What is required -
Retype all of the listing exactly, with no pictures.

Collected data -

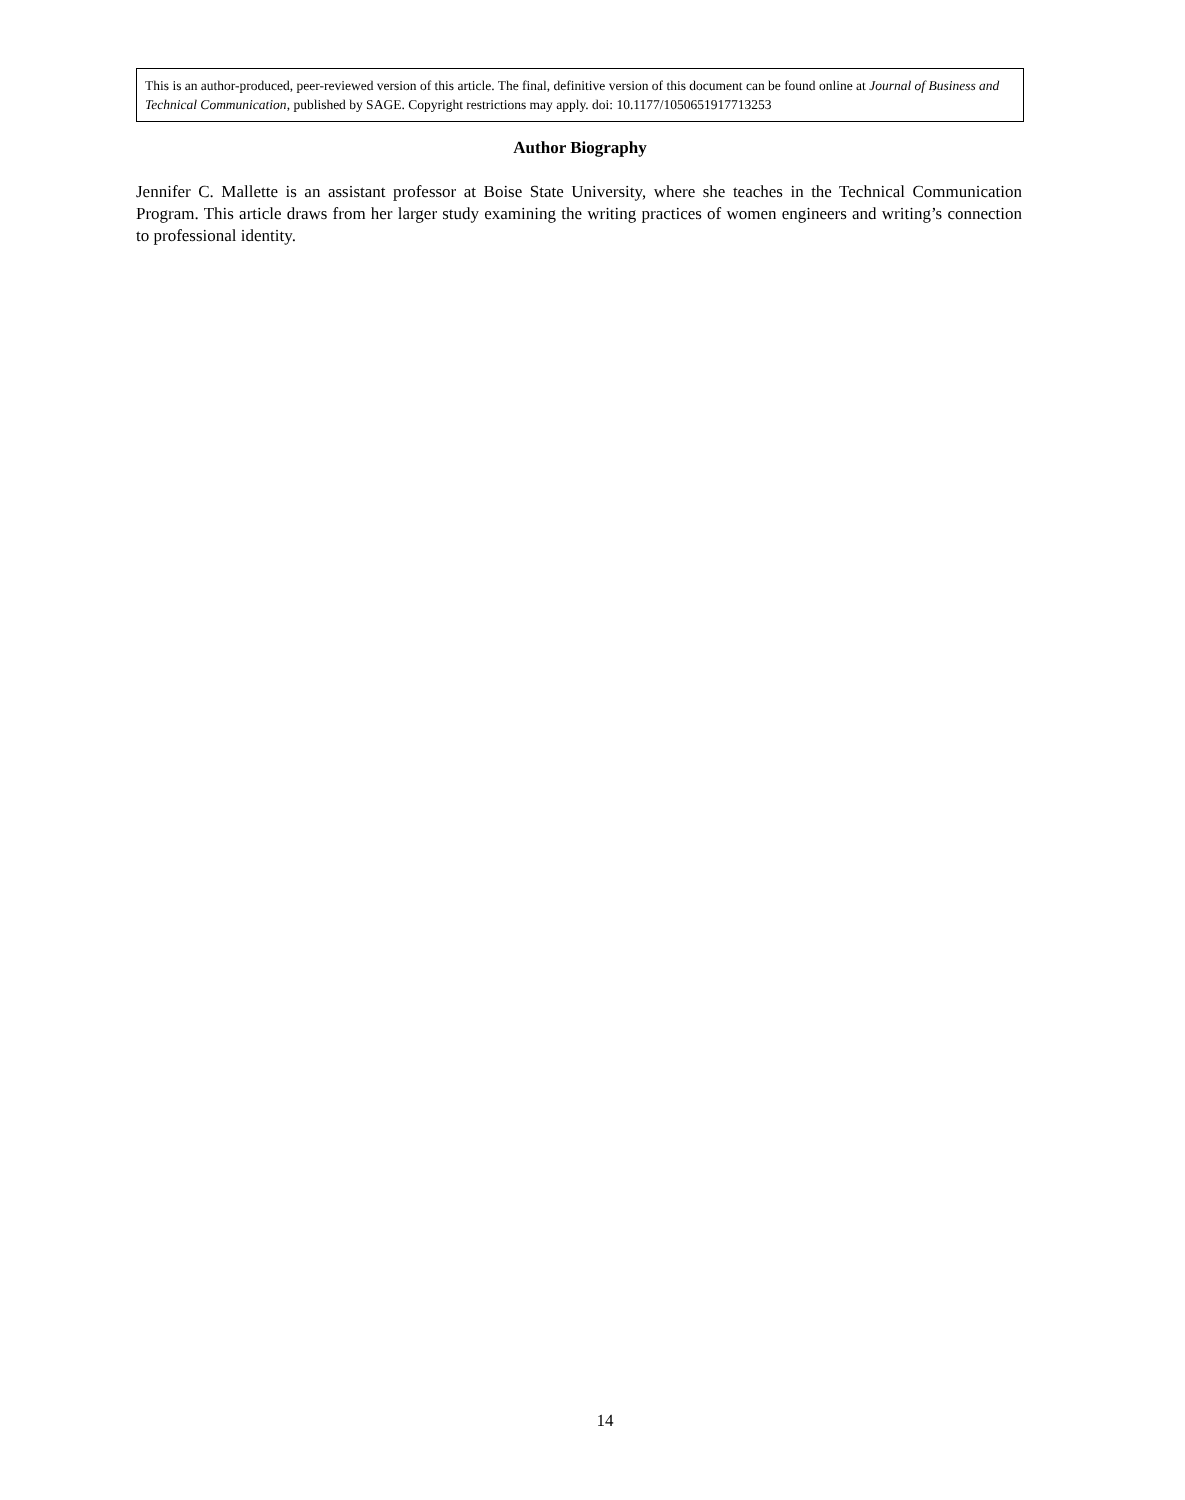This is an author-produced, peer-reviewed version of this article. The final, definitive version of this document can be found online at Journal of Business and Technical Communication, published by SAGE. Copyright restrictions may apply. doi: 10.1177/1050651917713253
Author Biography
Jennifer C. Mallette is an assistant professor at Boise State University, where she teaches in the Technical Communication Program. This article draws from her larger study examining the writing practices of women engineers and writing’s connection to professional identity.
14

Response below -
This is an author-produced, peer-reviewed version of this article. The final, definitive version of this document can be found online at Journal of Business and Technical Communication, published by SAGE. Copyright restrictions may apply. doi: 10.1177/1050651917713253
Author Biography
Jennifer C. Mallette is an assistant professor at Boise State University, where she teaches in the Technical Communication Program. This article draws from her larger study examining the writing practices of women engineers and writing’s connection to professional identity.
14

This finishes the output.